This past spring Mark Jenkins was part of the National Geographic/North Face climbing team on Everest. That group of climbers originally had their sights on the West Ridge but thanks to some unusual weather, which included drier and colder than normal conditions, the team abandoned that approach and went up the standard South Col route instead. Jenkins, along with his his teammates, reached the summit, and he is currently putting together a story about the climb for National Geographic magazine. That story isn’t due until 2013, but Nat Geo Adventure managed to catch up with Jenkins recently and posted an interview on their blog.
In the article Jenkins talks about how crowded Everest has become since guided expeditions started to become popular in the 1990’s. He also discusses ways that the climb could be safer and advocates requiring those attempting the world’s highest peak first earn some experience and skills on another Himalayan mountain. Mark also shares his thoughts on keeping Everest cleaner, pondering why “Leave No Trace” isn’t the de facto standard for climbers.
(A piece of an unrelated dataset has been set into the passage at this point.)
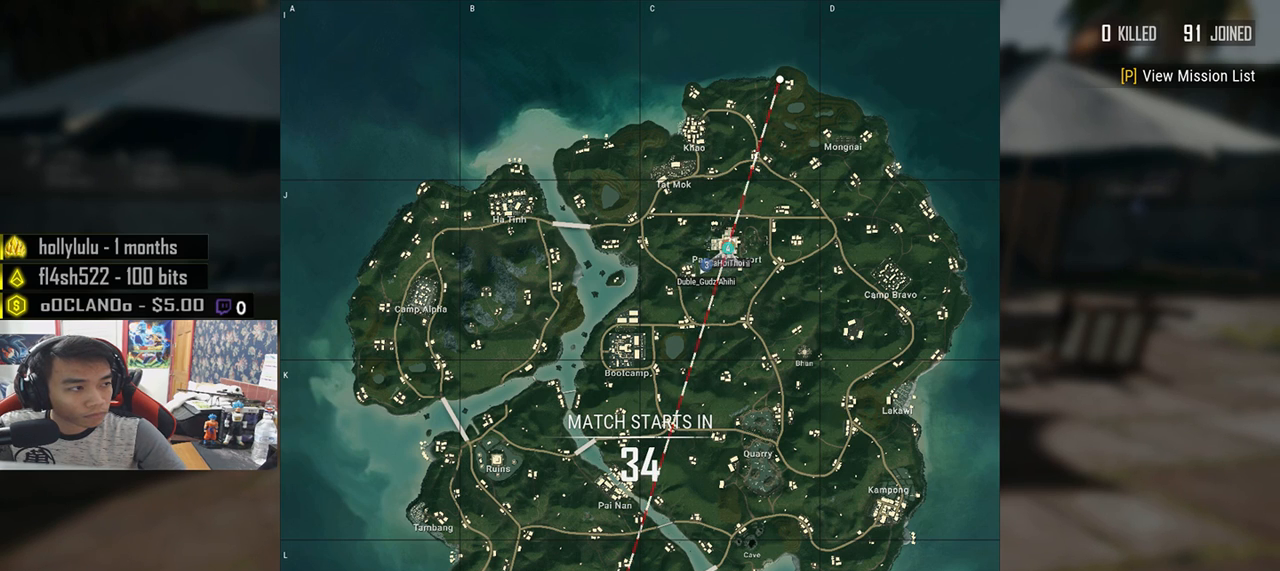
{"keys": [], "mouse": [], "events": [[233, "mouse_left", "down"], [283, "mouse_left", "up"]]}
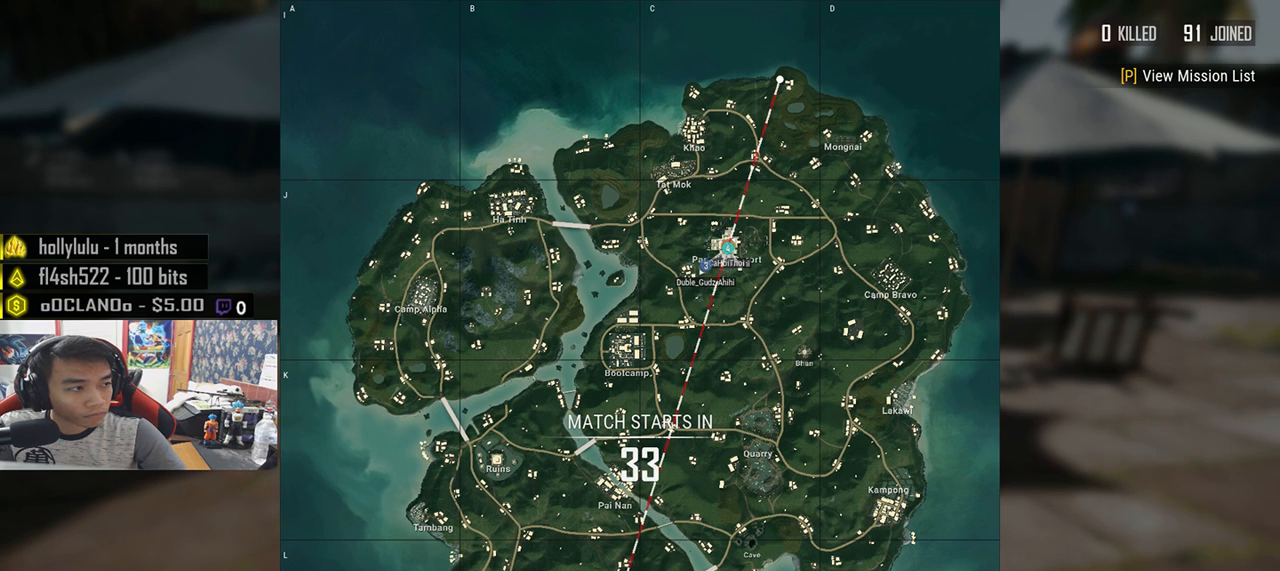
{"keys": [], "mouse": [], "events": []}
Mark touches on the mainstream view of Everest and how the non-climber sees it as the “ultimate trophy” in the climbing world. He says that there will always be people who want to test their skills on the mountain and therefore it could always be crowded, but in the mountaineering community it is looked on a bit more skeptically. Everest is seen as a “very surreal experience” according to Jenkins.
It’s a good interview with a man who isn’t afraid to share his thoughts on the annual spring circus that is Mt. Everest. I had the chance to hear Mark speak as part of a panel at Outdoor Retailer a few weeks back and made some very interesting points. He pointed out that there are in the neighborhood of about 15 routes to the summit of Everest and yet each year everyone crowds into the two main routes instead. Mark rightfully pointed out that there is still plenty to do on the mountain, but most climbers don’t really want to risk exploring one of the lesser known routes when they can join the stampede to the top along the usual paths.